Pour cette première rentrée en tant que ministre de l'Education, et vraisemblablement sa dernière, Édouard Geffray se rend mardi au lycée Chaptal de Mende (Lozère) avec le président Emmanuel Macron.

Ils échangeront avec élèves et enseignants sur l'interdiction du téléphone portable dans les lycées, principale nouveauté de cette rentrée.

Son application s'annonce complexe dans certains établissements, qui doivent encore adapter leur règlement intérieur et définir les dérogations autorisant l'usage des smartphones dans certains cas (paiement de la cantine, activités pédagogiques, etc.).

Parmi les autres grandes nouveautés de cette rentrée, des questions sur les violences sexistes et sexuelles seront ajoutées au questionnaire annuel sur le harcèlement scolaire distribué chaque année aux élèves, de la grande section à la terminale.

Rentrée "plan-plan" 

Après plusieurs années marquées par des réformes successives et quelques mois avant la présidentielle, cette rentrée apparaît toutefois relativement calme. "Ça fait un peu l'effet d'une rentrée plan-plan", constate même Aurélie Gagnier, du Snuipp-FSU, premier syndicat du primaire.
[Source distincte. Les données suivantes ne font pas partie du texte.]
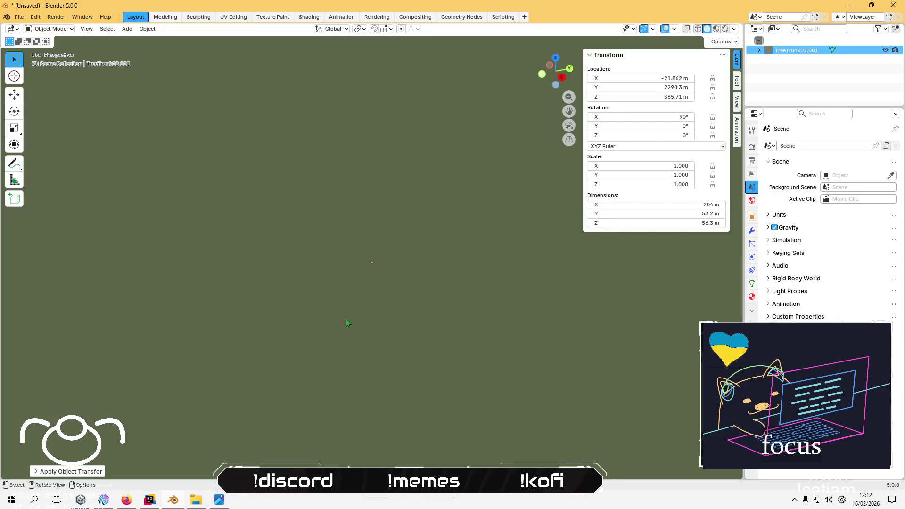
# - Open world.blend from Blender's recent files
pyautogui.scroll(-10, 348, 321)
"Il n'y aura pas de réforme Geffray", a répété la semaine dernière lors de première conférence de rentrée le ministre. Cette année, le ministre a mis l'accent sur sur la maîtrise du langage et du raisonnement scientifique.

"Quand on regarde nos évaluations nationales, on a encore beaucoup de travail à faire. Il y a un effritement du niveau notamment sur les années collège depuis maintenant très longtemps", a-t-il reconnu lundi sur France Inter alors que seront dévoilés la semaine prochaine les résultats de l'étude Pisa qui évalue le niveau des élèves de 15 ans en français et en sciences.

Pour cette rentrée, Edouard Geffray met toutefois  en avant une amélioration du recrutement enseignant grâce au déplacement du concours à bac+3. "On a fait le plein cette année" grâce à cette réforme, s'est-il félicité lundi.

Les syndicats appellent néanmoins à la prudence, jugeant ces résultats en partie "en trompe-l'oeil" en raison de la coexistence cette année des concours à bac+3 et à bac+5. Plusieurs disciplines, comme les lettres classiques ou l'allemand, restent en tension.

Cyberattaque 

Cette rentrée est également marquée par les suites d'une importante cyberattaque révélée fin juillet par le ministère. Le piratage a entraîné la suspension préventive de nombreux outils numériques. Si un retour à la normale a été annoncé dans 28 des 30 académies, celles de Toulouse et de Nantes restent fortement perturbées.

"Nous ferons l'appel à partir de listes papier. C'est +Retour vers le futur+", ironise auprès de l'AFP Joeffrey Renaud, professeur d'histoire-géographie dans l'académie de Nantes et représentant du Snes-FSU, principal syndicat dans le second degré.

A Toulouse, les emplois du temps seront distribués en version papier.

Les personnels doivent encore composer avec l'absence d'accès aux messageries professionnelles, aux bases de données des élèves et des familles ou à certaines applications administratives.

Dans les deux académies, "la rentrée se fait dans des conditions techniquement difficiles pour les personnels de direction notamment, mais elle se fait évidemment dans des conditions ordinaires pour les élèves", a assuré lundi M. Geffray.

"Chacun fait de son mieux pour que cette rentrée se déroule dans les meilleures conditions possibles", abonde Yvon Manac'h, secrétaire académique du SNPDEN-UNSA, principal syndicat des chefs d'établissement, dans l'académie de Toulouse.